- Textauszug:
Kreistag Vorpommern-Greifswald – im Notfall mit der NPD

KH_Pasewalk

Die Kreistagssitzung am 18. Juni 2012 in Pasewalk hatte einige sehr interessante Punkte aufzuweisen.

Hier die komplette Tagesordnung mit Anträgen:

«Tagesordnung KT 18.06.12 mit Anträgen»

Der Saal war brechend voll – kaum ein freier Platz in den Zuschauerreihen zu kriegen. Mangelndes Politikinteresse? Fehlanzeige.
Manchmal kann man sich des Eindrucks nicht erwehren, dieses soll herbeigeredet werden.

Die Piratenpartei Vorpommern-Greifswald (Projekt Schindluder.TV – das erklären wir mal an anderer Stelle, wenn daran Interesse besteht) war vor Ort, um die Sitzung aufzuzeichnen und damit denjenigen die Teilnahme zu ermöglichen, die aus Zeit- und/oder Kostengründen nicht persönlich den Weg nach Pasewalk (bekanntlich ja zentral im neuen Großkreis gelegen…) antreten konnten.

 

Nun – die ersten 25 Minuten können wir anbieten:

 

 

 

 

Auf Antrag der NPD wurde über die Zulässigkeit unserer Übertragung abgestimmt.

- Bereitgestellte Angaben:
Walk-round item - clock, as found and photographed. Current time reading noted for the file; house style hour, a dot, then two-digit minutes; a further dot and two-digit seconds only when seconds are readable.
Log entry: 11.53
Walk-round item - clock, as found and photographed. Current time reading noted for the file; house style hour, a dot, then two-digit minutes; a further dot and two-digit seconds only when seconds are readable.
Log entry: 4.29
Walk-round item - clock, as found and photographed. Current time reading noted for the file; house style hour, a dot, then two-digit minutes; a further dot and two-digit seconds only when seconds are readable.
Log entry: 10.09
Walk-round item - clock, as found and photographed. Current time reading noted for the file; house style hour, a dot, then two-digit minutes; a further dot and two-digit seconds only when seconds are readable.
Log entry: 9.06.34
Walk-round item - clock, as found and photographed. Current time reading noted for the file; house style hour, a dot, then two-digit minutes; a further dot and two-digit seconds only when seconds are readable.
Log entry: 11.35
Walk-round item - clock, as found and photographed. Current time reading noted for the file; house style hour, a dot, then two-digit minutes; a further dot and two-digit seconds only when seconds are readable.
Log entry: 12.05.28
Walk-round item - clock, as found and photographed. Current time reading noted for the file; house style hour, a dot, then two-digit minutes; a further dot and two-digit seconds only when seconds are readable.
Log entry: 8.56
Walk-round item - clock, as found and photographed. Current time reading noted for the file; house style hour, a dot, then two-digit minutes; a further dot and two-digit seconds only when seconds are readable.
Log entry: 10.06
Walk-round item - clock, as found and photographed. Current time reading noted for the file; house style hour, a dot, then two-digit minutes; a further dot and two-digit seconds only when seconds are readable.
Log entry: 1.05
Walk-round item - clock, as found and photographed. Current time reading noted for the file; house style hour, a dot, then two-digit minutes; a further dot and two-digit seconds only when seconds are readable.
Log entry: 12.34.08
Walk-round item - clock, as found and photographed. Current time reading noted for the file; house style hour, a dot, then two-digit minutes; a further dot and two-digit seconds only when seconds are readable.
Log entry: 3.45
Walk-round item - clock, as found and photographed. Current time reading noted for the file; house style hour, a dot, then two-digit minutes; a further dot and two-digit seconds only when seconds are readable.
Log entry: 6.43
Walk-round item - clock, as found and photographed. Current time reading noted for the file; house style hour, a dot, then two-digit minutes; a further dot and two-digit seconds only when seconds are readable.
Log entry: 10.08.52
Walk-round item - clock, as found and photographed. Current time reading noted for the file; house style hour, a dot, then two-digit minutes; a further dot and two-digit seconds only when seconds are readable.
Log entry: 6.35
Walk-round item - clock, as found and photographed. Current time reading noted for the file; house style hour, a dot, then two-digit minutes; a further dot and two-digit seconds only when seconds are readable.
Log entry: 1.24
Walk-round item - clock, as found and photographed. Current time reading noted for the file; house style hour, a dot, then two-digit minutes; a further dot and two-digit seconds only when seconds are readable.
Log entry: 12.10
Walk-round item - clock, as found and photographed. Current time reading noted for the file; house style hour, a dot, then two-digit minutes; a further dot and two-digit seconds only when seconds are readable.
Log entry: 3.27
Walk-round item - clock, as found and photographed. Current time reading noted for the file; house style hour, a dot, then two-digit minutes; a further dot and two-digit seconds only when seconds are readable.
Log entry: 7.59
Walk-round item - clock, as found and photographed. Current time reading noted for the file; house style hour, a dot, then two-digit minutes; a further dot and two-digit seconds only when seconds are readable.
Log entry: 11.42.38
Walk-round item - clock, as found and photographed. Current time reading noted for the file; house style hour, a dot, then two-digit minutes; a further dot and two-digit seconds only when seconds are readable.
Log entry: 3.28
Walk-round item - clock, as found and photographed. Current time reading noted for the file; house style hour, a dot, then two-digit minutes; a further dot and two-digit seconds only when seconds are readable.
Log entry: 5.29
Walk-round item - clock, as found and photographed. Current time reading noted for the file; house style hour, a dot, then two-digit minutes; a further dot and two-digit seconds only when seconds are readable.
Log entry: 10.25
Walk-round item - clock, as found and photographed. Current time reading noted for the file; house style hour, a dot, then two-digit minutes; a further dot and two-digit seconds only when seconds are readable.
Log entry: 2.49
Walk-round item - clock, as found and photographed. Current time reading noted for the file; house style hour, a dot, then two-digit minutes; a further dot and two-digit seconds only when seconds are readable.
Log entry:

- Aufgabenstellung:
Schreib den Beitrag zur Kreistagssitzung in Pasewalk im Anschluss an seinen letzten Satz weiter. Die Auflistung ist eigenständiges Material und gehört nicht zum Beitrag zur Kreistagssitzung in Pasewalk.

- Lösung:
Von 63 anwesenden Abgeordneten stimmten 29 dem NPD-Antrag gegen eine Übertragung zu.

Daraus ziehen wir zwei interessante Schlussfolgerungen:

  1. Für uns nicht überraschend: der NPD geht es nie um sachbezogene Politik. Während sie in einem anderen Kreistag die Übertragung beantragt, um die anderen Fraktionen zur Ablehnung zu bringen, beantragt sie hier die Unterbindung.
  2. Für uns durchaus überraschend: obwohl mittlerweile alle anderen Fraktionen eigene Anträge zur Übertragung von Kreistagssitzungen eingebracht haben, der Kreistag bereits die Verwaltung mit der Schaffung der technsichen Voraussetzungen beauftragt hat, stimmen 23 der anderen Kreistagsabgeordneten lieber einem NPD-Antrag zu als die Übertragung tatsächlich zuzulassen.

Offensichtlich ist der Kreistag Vorpommern-Greifswald nicht in der Lage, die Umsetzung der eigenen Beschlüsse durch die Kreistagsverwaltung zu erreichen. Ehe man aber „irgendwelchen Privatpersonen“ gestattet, diese Lücke zu füllen, sperrt man lieber die erweiterte Öffentlichkeit ganz aus.
Sonntagsreden zu mehr Bürgerinformation und -beteiligung werden zwar immer wieder gern geschwungen – aber diese sind ja längst nicht mehr ernst zu nehmen.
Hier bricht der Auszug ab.